Cellist Issei Herr is committed to a diverse array of music both old and new, with a repertoire that ranges from the music of Bach, Beethoven, Brahms, and Babbitt to works by Schubert, Schumann, Schoenberg, and Stravinsky. Past highlights include concerts in Mexico and New York with violinist Rolf Schulte featuring the music of Milton Babbitt, recital programs centered on the works of Robert Schumann, and a recording of the complete cello suites of Johann Sebastian Bach. An advocate for the music of our time, Issei has worked closely with composers such as Mario Davidovsky and Kaija Saariaho, and has premiered works by Eric Nathan, Roberto Sierra, and Kenji Sakai, among others. In 2016, he performed the New York premiere of Dmitri Yanov-Yanovsky’s Hearing Solution with Joel Sachs and the New Juilliard Ensemble. He has performed as a member of the Orchestra of the League of Composers, AXIOM, and the New Juilliard Ensemble, working with musicians such as Thomas Adès, Daniel Barenboim, David Fulmer, Louis Karchin, Fred Lerdahl, Vasco Mendonça, Jeffrey Milarsky, Shulamit Ran, Chou Wen-chung, and Du Yun.

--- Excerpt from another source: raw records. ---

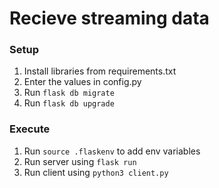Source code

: # Recieve streaming data

### Setup
1. Install libraries from requirements.txt
1. Enter the values in config.py
2. Run `flask db migrate`
3. Run `flask db upgrade`

### Execute
1. Run `source .flaskenv` to add env variables
1. Run server using `flask run`
2. Run client using `python3 client.py`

Daniel Anastasio is a soloist, chamber musician, and pedagogue who combines an intellectual curiosity with “technical prowess and emotional sensitivity” (Rivard Report). His performance of Beethoven’s Piano Concerto no. 3, conducted by Leon Fleisher with the Ithaca College Chamber Orchestra, was ‘the highlight to everyone’s ears, if the full-house of standing ovation were any indication” (ECMreviews). Anastasio was a concerto competition finalist at Stony Brook University and Juilliard, where he won the Mieczyslaw Munz Scholarship. He received fellowships to Music Academy of the West, Kneisel Hall, Tanglewood Music Center and Yellow Barn Music Festival. Anastasio is a member of Bridge Arts Ensemble, an outreach program that brings classical music to New York area public schools. He is also the co-founder and pianist for Unheard-of, an ensemble dedicated to commissioning composers and premiering their works, as well as Agarita, a piano quartet dedicated to nourishing the arts community in San Antonio, TX through multidisciplinary collaboration, educational community engagement, and free, adventurous programming. With his wife Erika Dohi, Anastasio also co-directs blueprints piano series in Manhattan. He currently serves as full-time faculty at San Antonio College.